TransCanada Corp. will blaze a new trail toward economic development of northern natural gas in affordable stages by transferring the Nova pipeline grid in Alberta over to federal supervision, the National Energy Board (NEB) has been told.

The Northwest Territories government raises the possibility of alternatives to the stalled Mackenzie Gas Project in a filing that throws enthusiastic support behind TransCanada’s application to the NEB for the historic switch of Nova to federal from provincial jurisdiction.

The government in Yellowknife describes itself as “keenly aware of and vitally interested in the use that gas from north of the 60th parallel will one day make of the Alberta system.” The NEB does not have to wait for any particular Nova extension project to trigger a jurisdictional transfer declaration because TransCanada already has fully integrated the Alberta grid into its federally regulated national and international transmission system, the northern authorities added.

The territorial government repeats a case it has been making since early 1999 — before the Mackenzie proposal revived a dormant 1970s gas megaproject — for the NEB to take over supervision of the TransCanada-Nova network as a single delivery service. Northern leaders formally requested the switch immediately following TransCanada’s takeover of formerly independent Nova Corp. in 1998.

At that time, as now, the territorial government emphasized “the extent of and economic benefit from natural gas development in the Northwest Territories will be dependent upon the adequacy of — and cost of using — the transportation system.” Key issues included “the producer economics associated with the development of new reserves in the Northwest Territories.”

The original appeal for the jurisdictional transfer was suspended by agreement of all concerned soon after it was made, when Imperial Oil, Shell Canada, ConocoPhillips Canada and ExxonMobil Canada proposed the Mackenzie project.

But at that time, an economic lull — when labor and materials costs for energy mega projects were at lows — also fueled construction of new Alberta oil sands plants. Then the consortium forecast an economic price tag of about C$4 billion (US$3.5 billion) for production wells on the Mackenzie Delta and a 1,220 kilometer (762-mile) Mackenzie Valley pipeline to the 60th parallel. A regulatory agreement by the NEB and a dozen other federal and northern agencies with jurisdiction over elements of the jumbo scheme forecast that an efficient approval process could take as little as three years.

Nine years later, the Mackenzie project remains in limbo. Construction cost estimates have quadrupled to about C$16 billion (US$14 billion). Forecasts of processing fees and shipping tolls to get Delta gas as far as the 60th parallel territorial boundary with Alberta exceed current gas prices and market projections. The regulatory process is hung up, awaiting a report promised for some as yet unspecified time in 2009 from an environmental joint review panel of federal, territorial and aboriginal authorities.

Even that report will not end the process. The NEB is allowing itself and all concerned about four months to digest the panel results before holding a final argument stage of the northern hearings marathon. The established TransCanada-Nova pipeline system stands out as a sharp contrast to the Mackenzie project’s attempt to connect the entire Northwest Territories to gas markets all in one mammoth gulp. The Alberta network is a readily expandable system with a 54-year record of growth by installing economic additions tailored to match requirements of the times. The 23,500-kilometer (14,700-mile) Nova grid spanning Alberta reaches to within about 100 kilometers (62 miles) of the territorial boundary. An application has been filed for an extension north to the 60th parallel.
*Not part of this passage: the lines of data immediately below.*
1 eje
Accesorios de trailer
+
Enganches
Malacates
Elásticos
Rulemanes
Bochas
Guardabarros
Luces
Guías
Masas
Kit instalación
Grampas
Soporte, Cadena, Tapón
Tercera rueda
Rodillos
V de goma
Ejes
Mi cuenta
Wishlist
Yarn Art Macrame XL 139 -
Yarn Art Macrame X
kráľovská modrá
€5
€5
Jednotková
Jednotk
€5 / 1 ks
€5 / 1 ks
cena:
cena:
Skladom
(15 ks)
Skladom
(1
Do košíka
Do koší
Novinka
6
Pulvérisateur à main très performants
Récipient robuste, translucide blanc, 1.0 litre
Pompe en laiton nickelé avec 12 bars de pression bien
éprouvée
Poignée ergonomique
That extension was crafted as the southern-most leg of the proposed Mackenzie Valley pipeline, but nowhere is it written in stone that such a new pipe would only be built to carry an Arctic vintage of gas originating on the Mackenzie Delta. Producers such as MGM Energy, Paramount Resources and Husky Energy own discoveries and continue to explore for reserves in geology rated as highly prospective much farther south in the central Mackenzie Valley region. Industry participants have periodically disclosed that there have been discussions of economic alternatives to the mammoth Arctic project.

The Nova system, a legacy of the modern Canadian industry’s early-1950s dawn, operates under a provincial legislative charter that prohibits extensions outside Alberta across Canadian or international boundaries. Tolls are also separately regulated, under a provincial policy that a decade ago set aside a tradition of postage stamp or single-price service and injected an element of distance-based charges which can favor gas originating within Alberta over deliveries starting elsewhere and crossing the province into long-distance systems. The territorial government says Canada’s gas delivery regulatory structure should, like its post-1990s corporate ownership, be fair and efficient by following policies that recognize industry and geological realities. Northern gas is part of the same WCSB that Nova was originally developed to serve in the Alberta heartland where production began, say the authorities in Yellowknife.

“Natural gas reserves in the southern WCSB [Western Canadian Sedimentary Basin] available to the Alberta and TransCanada systems are declining and are being supplemented by increased exploration and development in northern Alberta British Columbia and the Northwest Territories,” the territorial government points out. “Extension of the Alberta system into the Northwest Territories is one of the available means to extend the delivery system for WCSB gas.”